The charges came from Seyyed Hossein Nasr, a noted Iranian Muslim scholar at George Washington University, and John Esposito, director of the Prince Alwaleed Bin Talal Center for Muslim-Christian Understanding at Georgetown University. Both men spoke at a Washington press conference yesterday to present a letter from 138 Muslim clerics and scholars to Pope Benedict XVI and other Christian leaders.
Hossein charged that the Vatican has rebuffed attempts to engage Muslims in theological conversation, instead concentrating on the diplomatic level.
“Muslims thought of choosing a small team of 4-5 people, leading Islamic thinkers, to be able to have a dialogue on the deepest theological issues with the Vatican, including the pope himself,” in the wake of controversies over Regensburg, Hossein said. “At least, that’s the condition I put down.

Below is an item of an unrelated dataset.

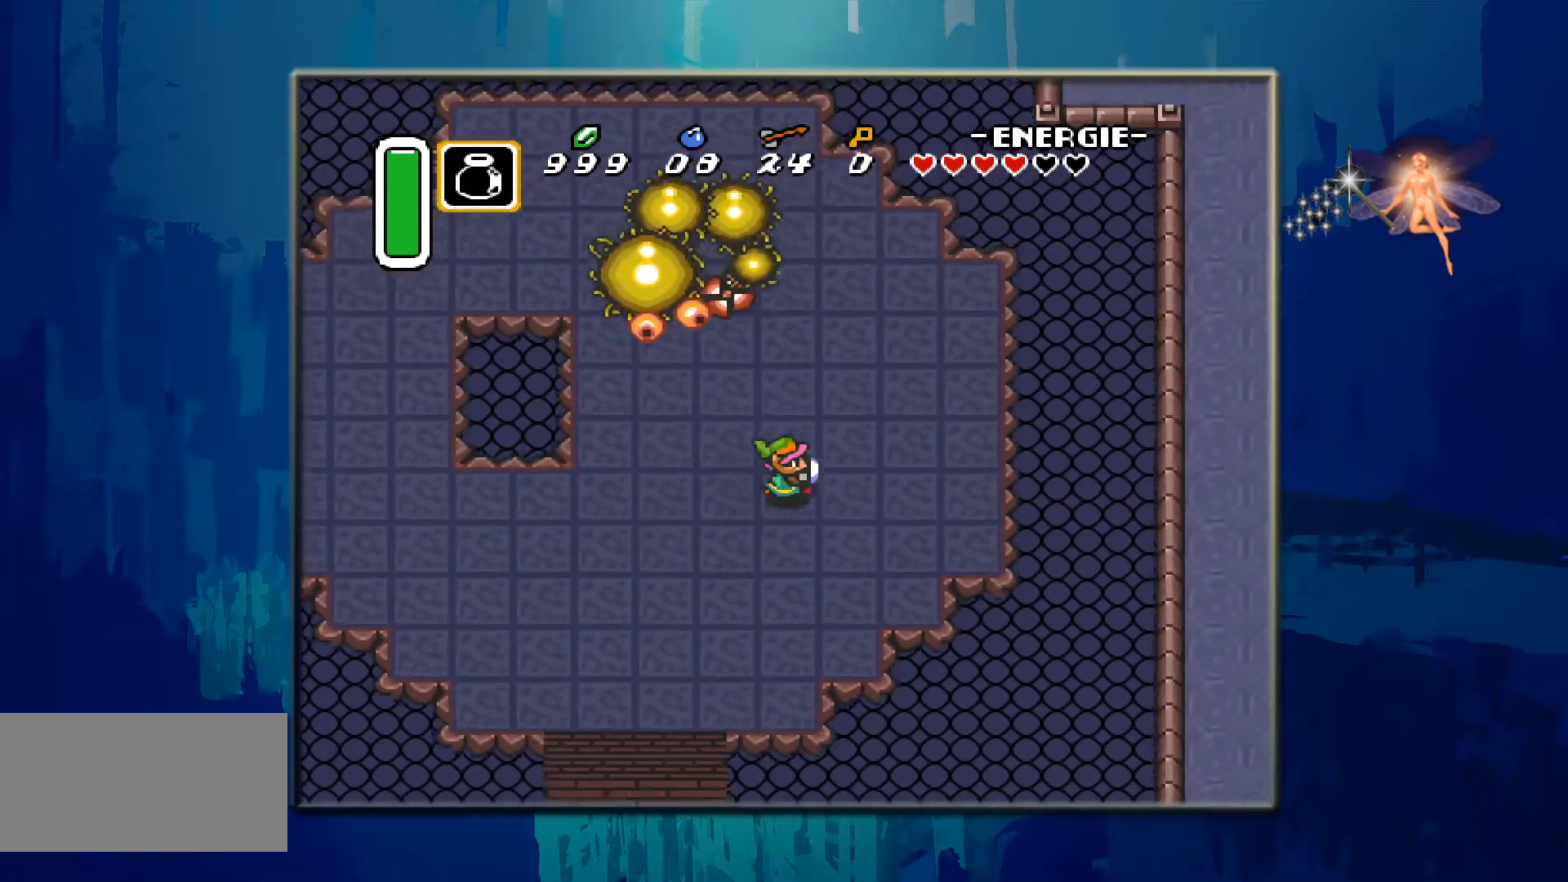
{"buttons": [], "events": [[67, "DPAD_UP", "up"], [250, "DPAD_UP", "down"], [283, "DPAD_RIGHT", "up"], [500, "DPAD_UP", "up"]]}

Nothing came of that, there was no response from the Vatican.”
Esposito said he too was aware of a high-level attempt to open a new channel of dialogue with the Vatican by Muslim leaders after Regensburg that was rebuffed.

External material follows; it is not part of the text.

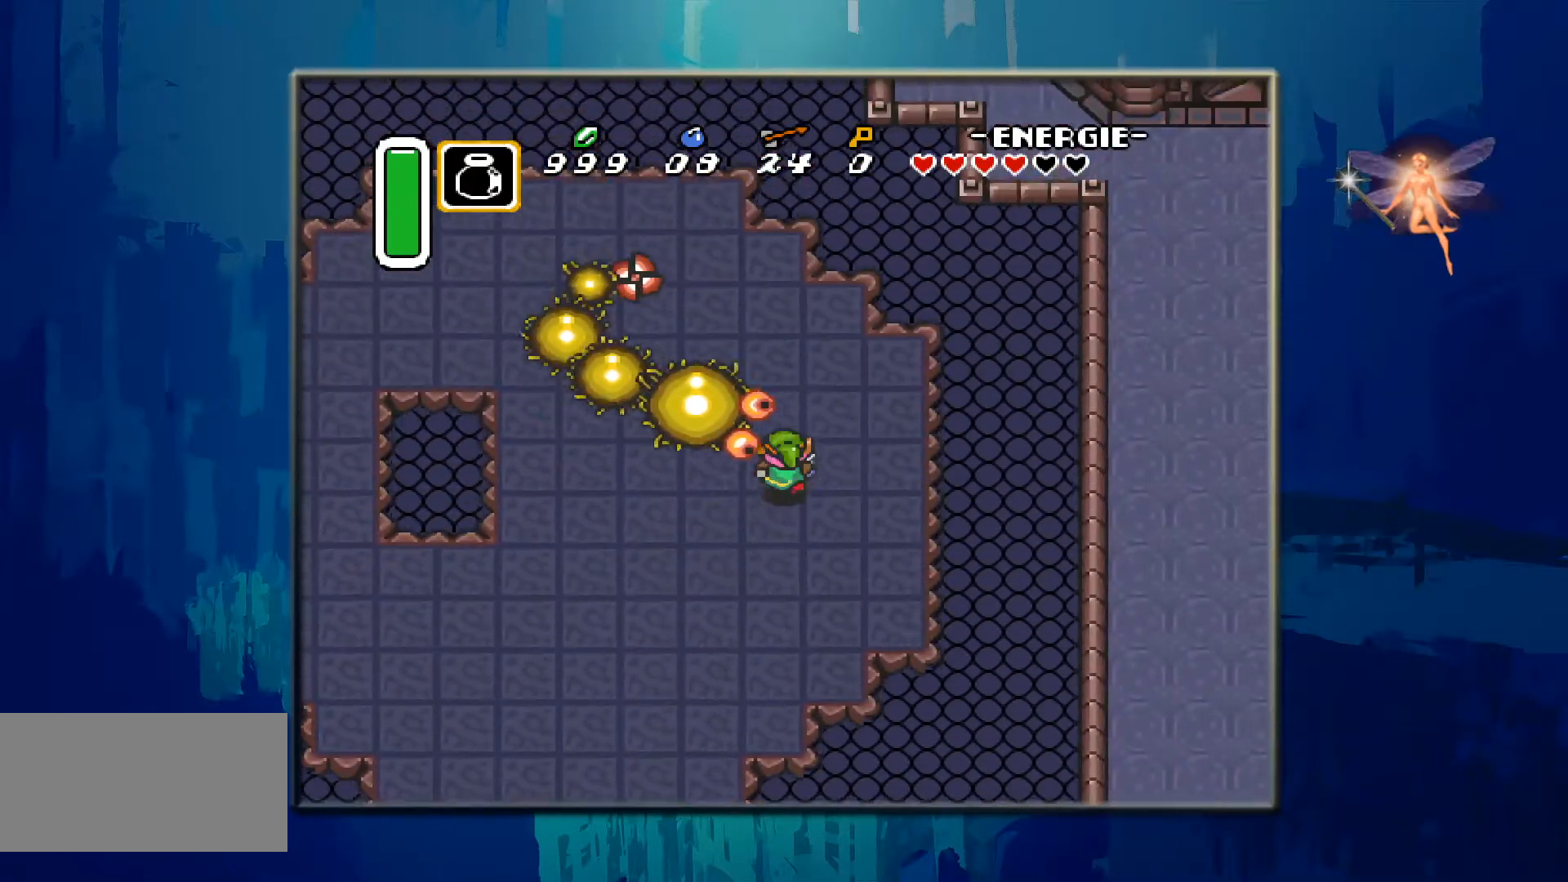
{"buttons": ["DPAD_DOWN", "DPAD_LEFT"], "events": [[33, "DPAD_DOWN", "down"], [367, "DPAD_LEFT", "down"]]}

“Most of the response that has come from the Vatican, after the Islamic protest and all of these things, has been diplomatic, not theological,” Hossein said. “The very first meeting in the Vatican [after Regensburg] was with Muslim ambassadors. These are people appointed as ambassadors, many of whom know nothing at all about Islamic issues. What is being evaded all the time are those underlying differences in belief that then cause the political and social differences to manifest themselves on the surface. We have to be honest enough to tackle that, and not to hide it in the closet.”
Esposito agreed, arguing that despite some helpful words and gestures from Benedict XVI during his trip to Turkey, there have been no new efforts at dialogue with Islam.

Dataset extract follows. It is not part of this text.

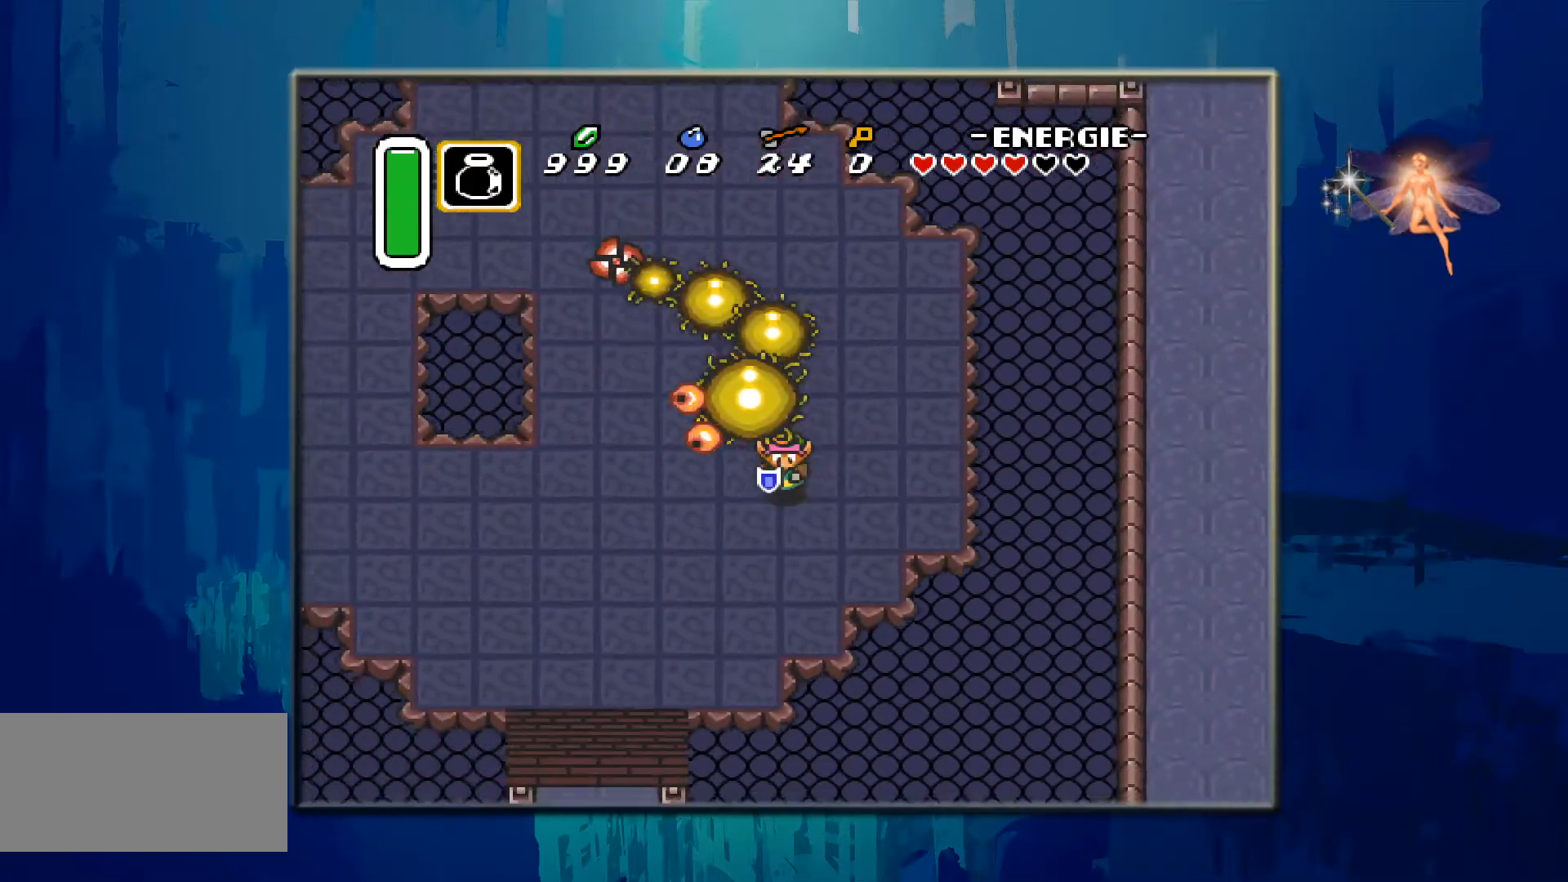
{"buttons": ["DPAD_UP"], "events": [[267, "DPAD_LEFT", "up"], [350, "DPAD_RIGHT", "down"], [367, "DPAD_DOWN", "up"], [400, "DPAD_RIGHT", "up"], [417, "DPAD_UP", "down"]]}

“Under John Paul, you had both a dialogue of life as well as a theological dialogue,” Esposito said. “The Pontifical Council for Interreligious Dialogue under Archbishop [Michael] Fitzgerald and also his predecessor, Cardinal [Francis] Arinze, was alive. That hasn’t been seen.”
“When you look at Regensburg, what you see is a diplomatic response,” Esposito said. “For that, you could have the Secretary of State or the Minister of Foreign Affairs respond. You do not see a theological response. Some people are beginning to wonder, is the position of the Vatican going to be that one deals with the Muslim world in terms of diplomacy, but does not deal with Islam and with Muslims in terms of theological dialogue?”
“I think that you do have a strong school of thought in the Vatican which does not seem to believe that there can be a theological dialogue with Islam. It’s based on what I regard as an old theological position. In those days, the whole approach was that because Islam says that the Prophet is the final prophet and has the final revelation, therefore there can’t be any theological dialogue. It seems to me we’ve moved beyond that, at least we ought to move beyond that. But this is one of the questions that has arisen, and it has not been answered during this papacy.”
Esposito said that given the hurt caused by Benedict’s Regensburg address, “the ball is in the Vatican’s court” in terms of new efforts at dialogue.
“It would be terrific if the Pontifical Council for Interreligious Dialogue, or the pope himself, were to bring together a group of these religious leaders to come to the Vatican for a meeting,” he said.
Esposito also proposed that Christian leaders use the message from 138 Muslim scholars to develop a companion statement of their own on Islam.
“Think about what it would say if you had a group of cardinals, patriarchs, the head of the Methodist church, the Evangelicals, coming together and themselves issuing a statement with regard to Islam,” Esposito said. “Think about the way in which people in the Muslim world would look at that statement, and the impact it would have. It’s a challenge now to Christians in terms of how they respond.”
Hossein, a longtime expert in Christian/Muslim relations, argued that things have actually deteriorated in recent years.
“Forty years ago, I led a Muslim delegation of scholars to the Vatican. At that time, Paul VI was the pope. It was five-day, very intense theological discussion involving Cardinal [Sergio] Pignedoli and a number of leading Vatican experts on Islam. Yet four decades later, we have the Regensburg address. What that means is that somehow we still have to get the heart of the religion engaged. It’s very disappointing.”
Hossein rejected the suggestion that the rise of Islamic extremism would make theological exchange impossible.
“Extremists are not more numerous in the Islamic world than in Christianity, by any means,” he said. “Even the most extreme form of Islam has never attacked Christianity as a religion, but Christians. Here, we get attacks against Islam, not only Muslims. It is on both sides.”
“The idea that Islam is violent and that Christianity is non-violent is, of course, theologically and historically an absurdity,” he said. “There are also in the Islamic world many people who identify the very violent ways in which that part of the world which is called ‘Christian’ has acted towards Islam, from the Crusades to the Colonial period to the present day and so forth, and put it in terms of Christianity.”
Hossein said that he would shortly be going to Rome for a meeting with Cardinal Jean-Louis Tauran, President of the Pontifical Council for Interreligious Dialogue.